_Exercises_
A. Reproduce the part of the co-op financing essay that runs from "If one tries" up to and including "of profit then?".
B. In the co-op financing essay, what did the membership vote to do?

_Source excerpt_
________________

Member Financing of the People's
Intergalactic Food Conspiracy:
The Essence of Economic Democracy

by Lee Altenberg

(An Intergalactic Food Conspirator since 1988)

Published in Grains of Thought, Summer 1990, Durham, North Carolina
© 1990

The People's Intergalactic Food Conspiracy #1 has taken a great step: the membership voted to buy the co-op its own building. But now we face the immediate problem of coming up with the money to pay for it. The co-op's Board of Directors has faced the problem by holding fund raising events, and soliciting loans from members and from co-op friendly institutions. In their approach, the Board has done its best to shield the general membership from the financial demands of the move, because they were afraid of driving members away. While this might seem to make sense, it is in fact the worst thing the Board could be doing. The approach is flawed because it is based on conventional concepts of business, and indicates that we as a community do not fundamentally understand what a co-op is. The end result will be millstone of debt around the neck of the co-op that will weaken it for years to come. Here's why a co-op has to think in radically different business terms in order to prosper.

``Food for people, not for profit''
is a familiar slogan on the political Left, and it has an immediate appeal: food is a basic human need, and should not become a captive instrument for money making. But in the context of a natural foods cooperative, ``Food for people, not for profit'' is peculiarly misleading. It reinforces the idea that people and profit are separate entities in inescapable conflict. In reality, there is only one entity­­people­­but there are different people: people with capital, and people without it. If one considers just who is doing what, then it can be seen that the conflict is not between people and profit, but between people with the money to control businesses and people without that money.

If one tries to apply the slogan as-is, without this `deconstruction', it makes for muddled thinking. ``O.k., let's be for people, and against profit.'' What kind of guidance does that give for members of a food co-op? Is it bad for a co-op to make a lot of profit then?

________________

_Information provided_
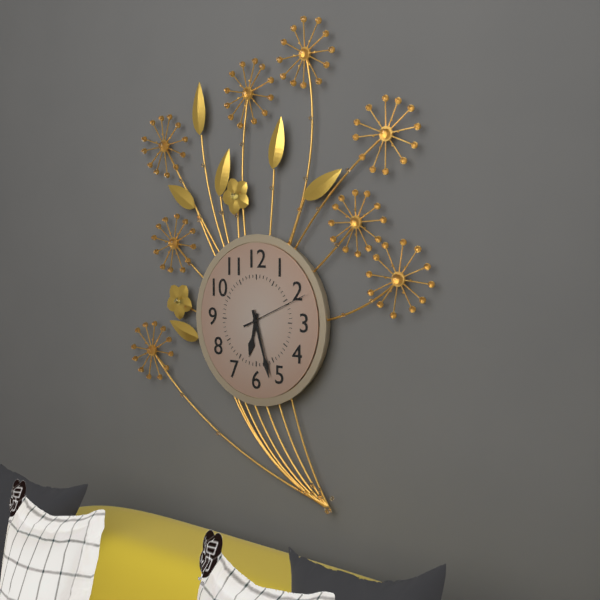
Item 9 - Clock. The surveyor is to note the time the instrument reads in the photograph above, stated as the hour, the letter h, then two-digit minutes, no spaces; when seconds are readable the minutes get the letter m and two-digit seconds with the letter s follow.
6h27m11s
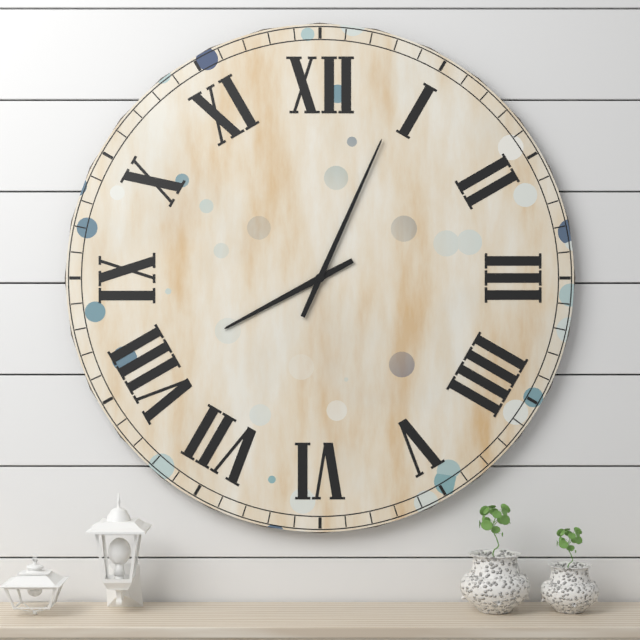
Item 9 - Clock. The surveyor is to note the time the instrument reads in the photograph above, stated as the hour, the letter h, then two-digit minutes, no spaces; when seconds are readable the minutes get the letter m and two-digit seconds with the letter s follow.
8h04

________________

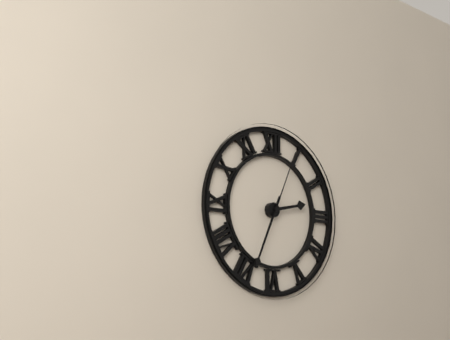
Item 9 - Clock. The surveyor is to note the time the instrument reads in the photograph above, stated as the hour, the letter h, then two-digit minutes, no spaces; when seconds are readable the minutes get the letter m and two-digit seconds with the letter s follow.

________________

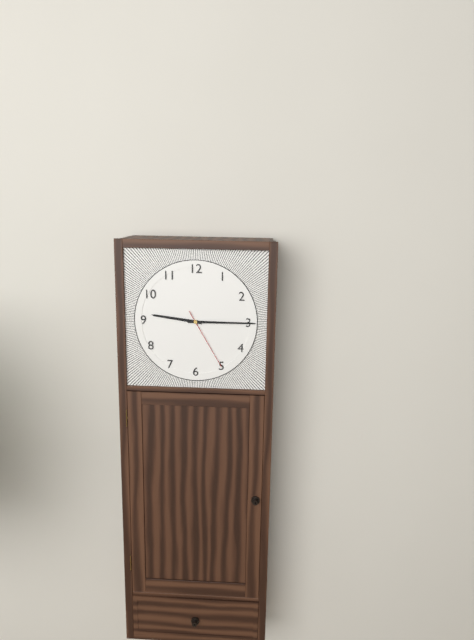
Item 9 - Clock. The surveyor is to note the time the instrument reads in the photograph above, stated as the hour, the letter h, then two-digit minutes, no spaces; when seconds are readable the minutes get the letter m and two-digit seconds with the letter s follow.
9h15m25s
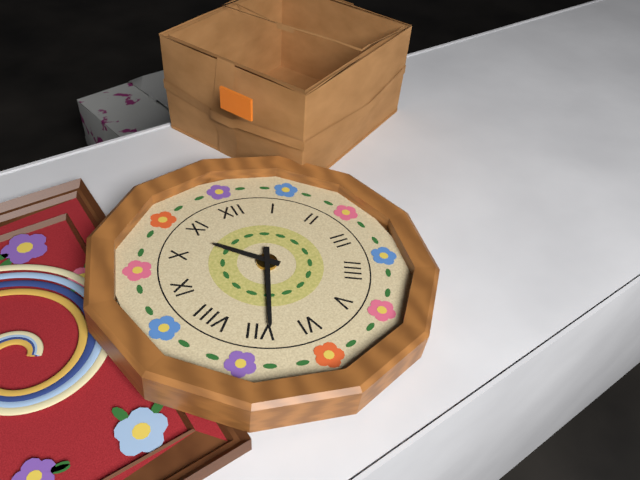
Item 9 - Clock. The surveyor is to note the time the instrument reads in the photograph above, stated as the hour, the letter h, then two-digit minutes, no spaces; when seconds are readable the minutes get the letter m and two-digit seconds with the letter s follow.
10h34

________________

_Results of the tasks_
A.
If one tries to apply the slogan as-is, without this `deconstruction', it makes for muddled thinking. ``O.k., let's be for people, and against profit.'' What kind of guidance does that give for members of a food co-op? Is it bad for a co-op to make a lot of profit then?

B. Buy the co-op its own building.